Cadu pega o caminho para o centro e logo se depara com o trânsito. Drica, que está no banco ao lado do motorista, liga o som. Os quatro jovens, apertados no banco traseiro, cantam animados, acompanhando a música do Skank. Passa-se uma hora e eles não estão nem na metade do caminho.

- Cara, tô desacreditando nesse trânsito! – exclama Tony, mais uma vez indignado.

- Eu acho que é por causa daquela balada que vimos de dia, fica logo ali na frente – arrisca Nanda.

- Ai, Cadu, será que não é melhor a gente voltar pra trás? Será que não tem outro caminho? – sugere Tina.

- Acho que a Nanda tem razão, deve ser por causa da balada. – responde Cadu – Já está andando, olha.

O relógio marca uma hora da manhã quando Cadu consegue estacionar o carro no centro de Floripa, em uma vaga bem apertada. A pizzaria do outro lado da rua parece estar aberta. A turma se aproxima e uma mulher, do lado de dentro do estabelecimento, fecha a porta na frente deles.

- Minha linda, nós vamos entrar. – diz Rique para a moça.
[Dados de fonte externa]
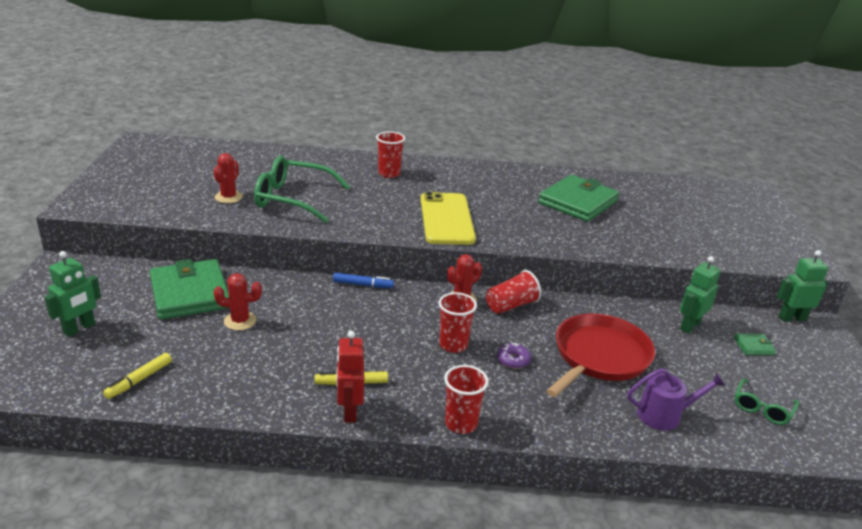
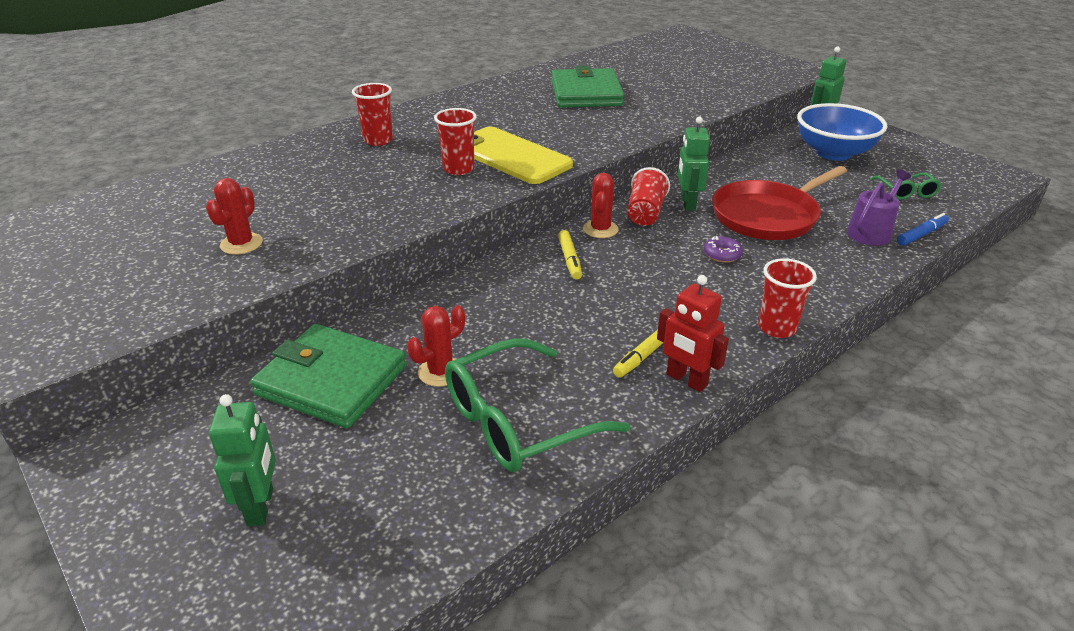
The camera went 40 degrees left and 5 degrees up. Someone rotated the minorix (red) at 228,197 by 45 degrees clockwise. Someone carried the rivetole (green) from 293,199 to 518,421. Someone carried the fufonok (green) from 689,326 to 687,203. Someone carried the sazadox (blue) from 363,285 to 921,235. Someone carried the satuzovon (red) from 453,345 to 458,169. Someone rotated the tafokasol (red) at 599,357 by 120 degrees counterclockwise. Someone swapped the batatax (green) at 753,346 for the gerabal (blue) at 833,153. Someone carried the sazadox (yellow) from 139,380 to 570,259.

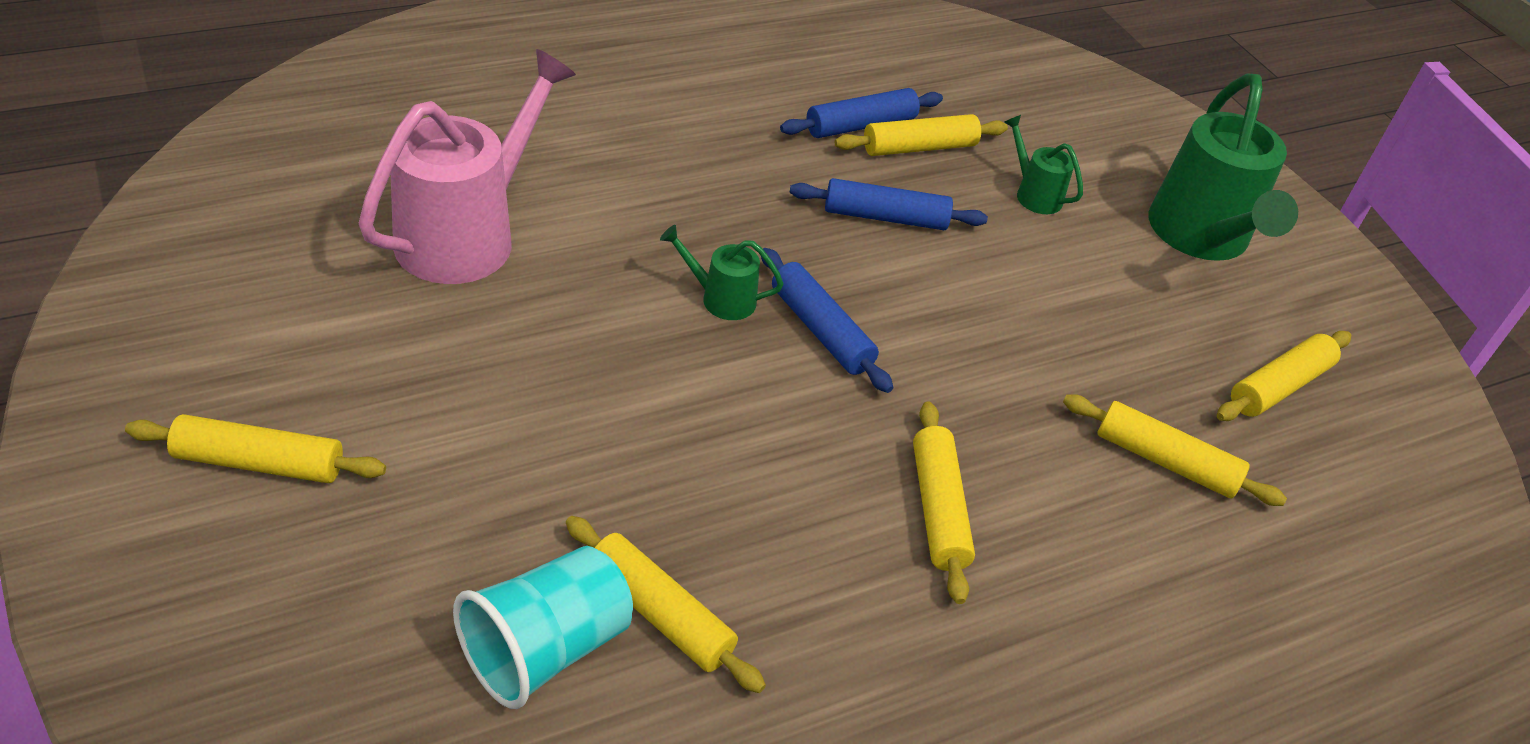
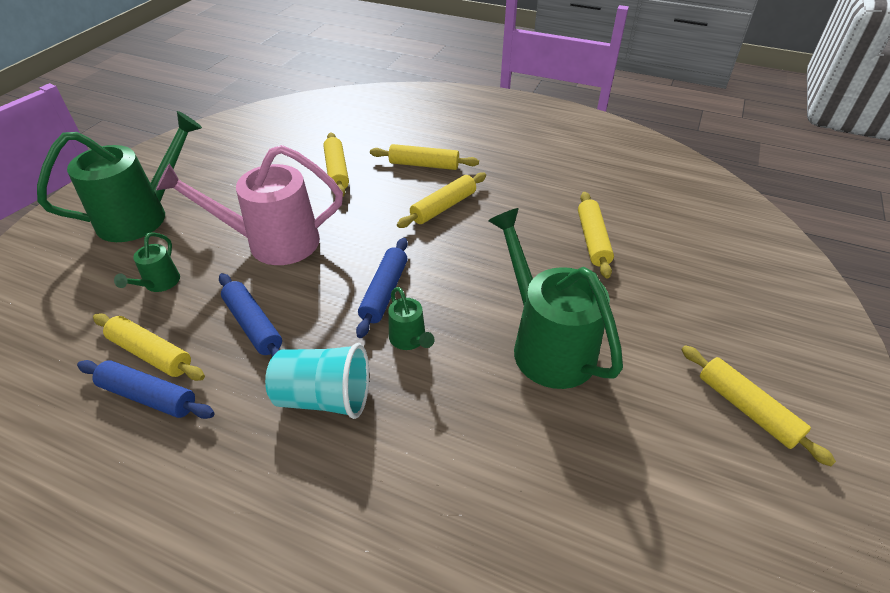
The camera went 125 degrees left and 0 degrees up. Someone carried the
- Sinto muito, senhor, mas nós estamos fechando. – responde a garçonete.

No meio da porta, do lado de fora, está colado um papel com o horário da pizzaria: jantar das 18h30 às 01h00.

- Não é possível! Simplesmente não é possível! – reclama Tony, irritado.

- E agora? To morrendo de fome! Não tem nem uma bolachinha na pousada... – chora Tina.

- Meu, esse lugar não existe! Vida noturna só em Sampa mesmo! – diverte-se Rique.

- Pelo menos o Mc Donald’s deve estar aberto, galera. Tem que estar! – lembra Cadu.

Os seis entram no carro e Cadu pega uma rua que acredita ser o caminho para o Mc Donald’s. Ninguém havia lembrado de providenciar um mapa.

- Nós estamos desde as quatro da tarde sem comer... Vou desmaiar desse jeito! – chora Tina mais uma vez.

- Calma, Tininha! Pensa que fome é algo psicológico! – brinca Rique.

- Ai, não é por aqui... Que droga! – pensa Cadu em voz alta.

- Se você tivesse tentado primeiro o caminho que te falei, já estávamos lá! Essa ilha nem é tão complicada pra você se perder desse jeito! – emburra Drica.

- Ô mané, por aqui, daqui a pouco, estamos de volta pro sul da ilha! – diz Nanda, cutucando Cadu nas costas.

- Já sei, já sei! Vocês querem parar de falar?! – irrita-se Cadu.

Quase duas horas da madrugada, Cadu, Drica, Nanda, Rique, Tony e Tina conseguem entrar no Mc Donald’s. Felizmente, a lanchonete resolvera funcionar até as seis horas da manhã durante o verão. Depois de dois lanches completos para cada um, não havia mais nada a fazer a não ser voltar para a pousada e descansar para o dia seguinte.

- Amanhã eu como minha seqüência de camarão! De qualquer jeito! – promete Tony.

- Vamos é fazer compras, isso sim. Deixar bolachas na pousada de reserva – determina Tina.

- Eu tô tranqüila agora. Gente, o Mc fica aberto! Já podemos vir ao Mc todos os dias! – Drica ri e os outros riem com ela.

- Você adorou que a solução foi o Mc, né, ô viciada em lanches? – Cadu dá um beijo na testa da namorada.

- Nunca mais eu passo fome desse jeito, cara! Vou morar em Sampa pra sempre! – finaliza Rique.